Auch Gerhard Klein von der StreuObstCoOp kennt die gute alte Zeit: „Früher standen die Obstbäume gleich hinter der Bebauungsgrenze“, erinnert sich der Dudenhöfer noch an frühere Verhältnisse. Es handelte sich um einen regelrechten Obstbaumgürtel um das Ort. Durch Erweiterungen der Bebauungsgrenze und die Flurbereinigung in den Jahren nach dem Zweiten Weltkrieg fielen diese meistens weg.

Ab 1986 führte der damals neu gegründete NABU-Dudenhofen mit starker finanzieller Unterstützung durch Kreis und Stadt Obstbaum-Schenkaktionen durch. Inzwischen sind in Rodgau

über 3.200 Hochstämme der verschiedenen Obstsorten vermittelt worden.

Bis heute unterstützt der Kreis die Ansiedlung der Nahrungsquellen finanziell. Zuletzt verteilte der Kreis 53 Setzlinge für Obstbäume. Die Erste Kreisbeigeordnete Claudia Jäger und der Vorsitzende der StreuObstCoOp Rodgau, Klaus Klein, gaben die Jungbäume an 17 Rodgauer Bürgerinnen und Bürger weiter. Sie hatten über Klaus Kleins Initiative bestellt. Darunter waren zahlreiche Obstsorten wie Äpfel, Zwetschgen und Kirschen, aber auch seltene Sorten wie Speierling, Birnenquitte und Edel- sowie Esskastanie. „Das Landschaftsbild im Kreis Offenbach ist geprägt von Streuobstwiesen. Daher unterstützen wir die Neuanpflanzung von alten Obstbaumsorten auch weiterhin finanziell“, erklärte Claudia Jäger.

Pflegetipps für Bäume

Pflegetipps für die Bäume gibt es von erfahrenen Obstbauern reichlich: Gerhard und Klaus Klein raten, die Grundstücke nicht komplett zu mulchen. Es macht Sinn, einen Randstreifen mit Gras und blühenden Blumen stehen zu lassen oder gar eine Grasinsel in der Mitte der Wiese. Dort verstecken sich Rehe; auf den gemähten Flächen jagt der Steinkauz nach Mäusen.

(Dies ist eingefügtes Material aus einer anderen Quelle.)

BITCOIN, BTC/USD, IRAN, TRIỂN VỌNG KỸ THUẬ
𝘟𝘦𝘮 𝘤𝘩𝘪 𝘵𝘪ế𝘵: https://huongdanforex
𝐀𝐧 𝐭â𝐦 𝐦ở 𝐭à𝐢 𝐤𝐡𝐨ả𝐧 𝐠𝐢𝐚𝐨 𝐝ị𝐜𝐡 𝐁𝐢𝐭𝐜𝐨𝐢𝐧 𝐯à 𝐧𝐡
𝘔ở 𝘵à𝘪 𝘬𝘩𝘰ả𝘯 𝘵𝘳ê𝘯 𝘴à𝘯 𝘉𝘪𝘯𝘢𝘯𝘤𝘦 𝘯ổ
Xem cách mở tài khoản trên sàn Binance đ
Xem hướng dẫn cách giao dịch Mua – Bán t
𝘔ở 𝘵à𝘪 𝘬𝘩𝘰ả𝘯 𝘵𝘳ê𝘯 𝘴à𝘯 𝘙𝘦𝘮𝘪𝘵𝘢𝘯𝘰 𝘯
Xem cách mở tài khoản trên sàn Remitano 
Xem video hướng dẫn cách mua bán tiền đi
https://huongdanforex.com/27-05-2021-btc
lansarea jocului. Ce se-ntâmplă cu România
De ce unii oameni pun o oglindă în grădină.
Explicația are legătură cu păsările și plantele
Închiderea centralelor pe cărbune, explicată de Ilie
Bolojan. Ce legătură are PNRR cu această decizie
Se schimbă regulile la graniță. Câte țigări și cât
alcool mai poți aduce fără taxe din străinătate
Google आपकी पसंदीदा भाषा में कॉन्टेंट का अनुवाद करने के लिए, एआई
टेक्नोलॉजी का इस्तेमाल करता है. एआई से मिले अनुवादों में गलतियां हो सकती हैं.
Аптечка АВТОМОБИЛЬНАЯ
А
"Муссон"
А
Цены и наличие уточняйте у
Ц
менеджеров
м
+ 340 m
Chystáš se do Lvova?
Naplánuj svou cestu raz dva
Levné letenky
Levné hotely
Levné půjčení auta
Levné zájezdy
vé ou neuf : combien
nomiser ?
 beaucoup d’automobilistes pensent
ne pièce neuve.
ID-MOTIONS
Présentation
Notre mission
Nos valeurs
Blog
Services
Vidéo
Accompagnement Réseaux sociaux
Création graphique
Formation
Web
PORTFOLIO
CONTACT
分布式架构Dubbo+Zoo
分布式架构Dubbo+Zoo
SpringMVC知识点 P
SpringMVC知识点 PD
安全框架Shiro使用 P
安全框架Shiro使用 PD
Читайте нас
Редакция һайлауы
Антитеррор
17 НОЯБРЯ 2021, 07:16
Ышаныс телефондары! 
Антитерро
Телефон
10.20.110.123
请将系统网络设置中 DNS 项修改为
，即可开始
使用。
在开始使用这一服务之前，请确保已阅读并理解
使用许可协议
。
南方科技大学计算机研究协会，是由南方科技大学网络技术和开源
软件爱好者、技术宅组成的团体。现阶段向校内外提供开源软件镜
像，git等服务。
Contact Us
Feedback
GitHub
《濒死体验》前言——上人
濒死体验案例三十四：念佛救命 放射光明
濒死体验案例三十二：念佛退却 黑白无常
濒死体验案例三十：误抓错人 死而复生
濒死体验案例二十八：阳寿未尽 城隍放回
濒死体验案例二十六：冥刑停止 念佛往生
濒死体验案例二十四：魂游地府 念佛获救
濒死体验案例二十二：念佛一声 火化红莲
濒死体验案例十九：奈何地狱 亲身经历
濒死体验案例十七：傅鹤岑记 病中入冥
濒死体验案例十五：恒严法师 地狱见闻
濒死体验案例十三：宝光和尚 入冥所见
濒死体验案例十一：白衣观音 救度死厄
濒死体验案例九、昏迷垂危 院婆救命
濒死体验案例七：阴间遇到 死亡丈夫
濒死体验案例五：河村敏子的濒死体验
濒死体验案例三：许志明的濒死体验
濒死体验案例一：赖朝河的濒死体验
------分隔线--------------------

Nistkästen sind ebenfalls relevant, betont Klaus Klein. Vögel fressen die Raupen der Insekten von den Bäumen, Töpfe mit Holzwolle dienen als Wohnstube für Ohrwürmer. Sie jagen kleinere Insekten.

„Es macht Sinn, auch abgestorbene Bäume stehen zu lassen“, resümiert Heribert Klee-Groh. Diese bilden neuen Lebensraum. So können auf dem Todholz Insekten und Pilze neue Flächen zum Gedeihen finden. Natur ist ein Kommen und Gehen.